Prince covers Radiohead – blocks web clip

The real deal

It may have seemed like an unusual artistic union: Prince covering Radiohead’s angst-ridden classic Creep. But when fans, including Radiohead, flocked to YouTube for a glimpse of the Purple One’s unique rendition of the song, they found the video, recorded by a fan at a music festival in California, had been taken down at the behest of Prince’s litigious record label.

Radiohead’s Thom Yorke said he was told of the performance by text message and thought it “hilarious”. But when he was informed he could not see the song, for which his band owns the copyright, he was baffled.

“Really? He’s blocked it?” Yorke was reported to have said. “Surely we should block it.
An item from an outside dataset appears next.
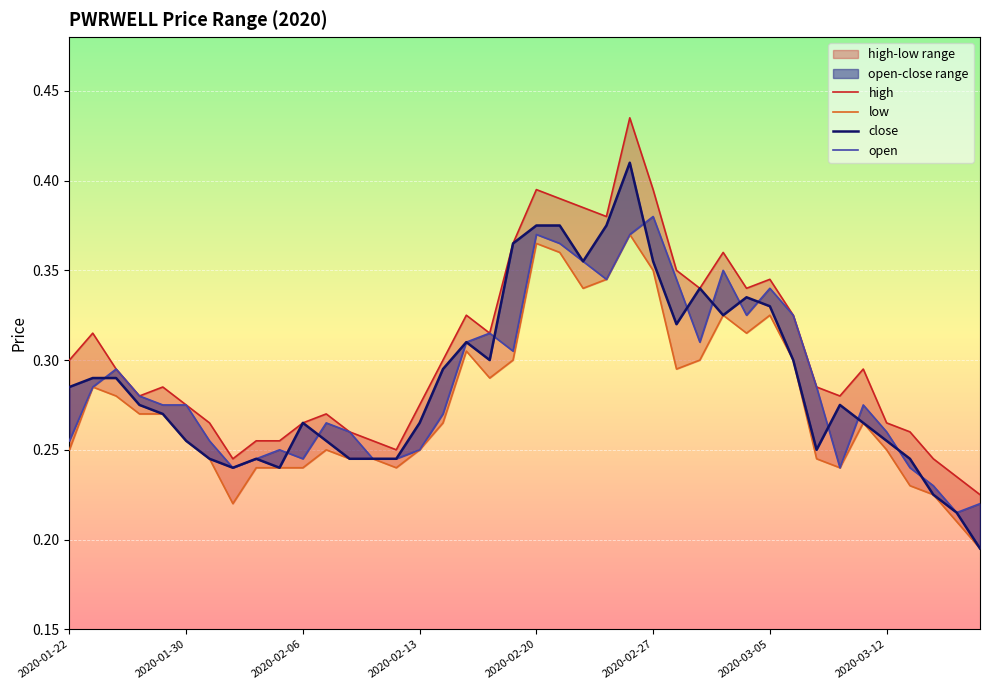

Between 12 and 19, which series saw the biggest shift?

close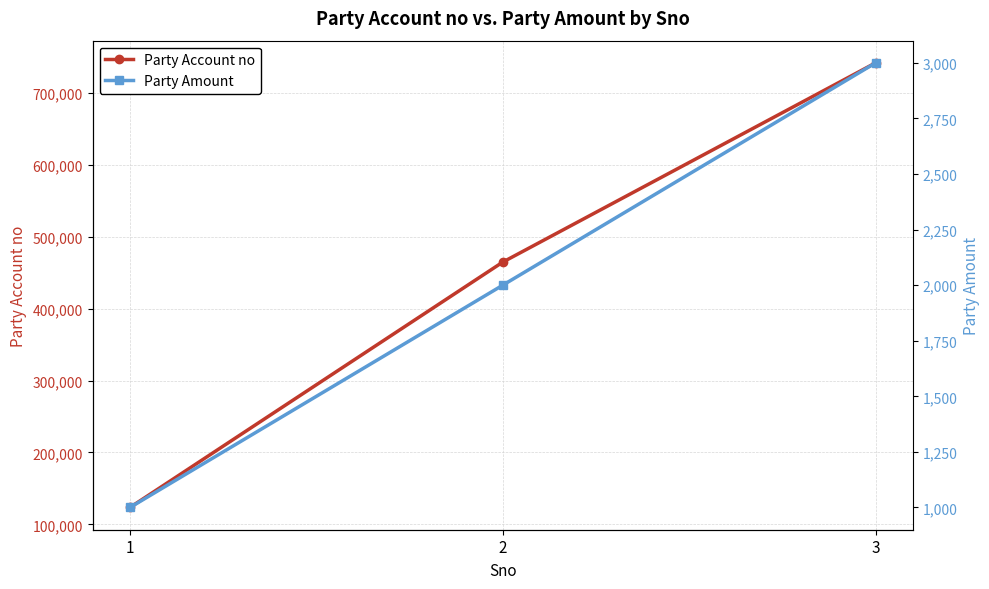

How many lines are shown in the chart?

2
Hang on a moment … well tell him to unblock it, it’s our song.”

The Prince video, filmed by fans at the Coachella Valley festival in Indio, California on April 26, was last night reposted on YouTube.

Prince is like the RIAA. Think they own the fracking planet!

Harass a Hoodie with a camera

The police surveillance team had spotted their target: a 12-year-old boy with freckles and ginger hair. He was known to police for nuisance behaviour. They watched as he walked along a path with friends in the distance, before disappearing down a side street.

When the four boys emerged from the estate’s maze of alleyways, the patrol car was waiting. “Is this that operation, sir?” said one boy. “I don’t want to be on camera.” He already was…

Officers target a hit list of individuals who are “known to police”, and subject them to repeated surveillance. Last week the Guardian was given unprecedented access to the latest operation on the Five Links estate in Laindon, near Basildon.

For civil rights groups, the operation is an Orwellian technique that persecutes individuals who have committed no crime. But for police, the “in your face” approach works and, unlike covert surveillance, it requires no special authorisation.

Essex police claim there has been a “100%” drop in crime on target estates during recent operations. Their surveys indicate the so-called “harass a youth” strategy is popular in the community.

Some of the clever kids on the hit list have started filming the coppers – who are filming them. Which pisses them off pretty much the same as the kids.

Who knows where this all will end up, eh?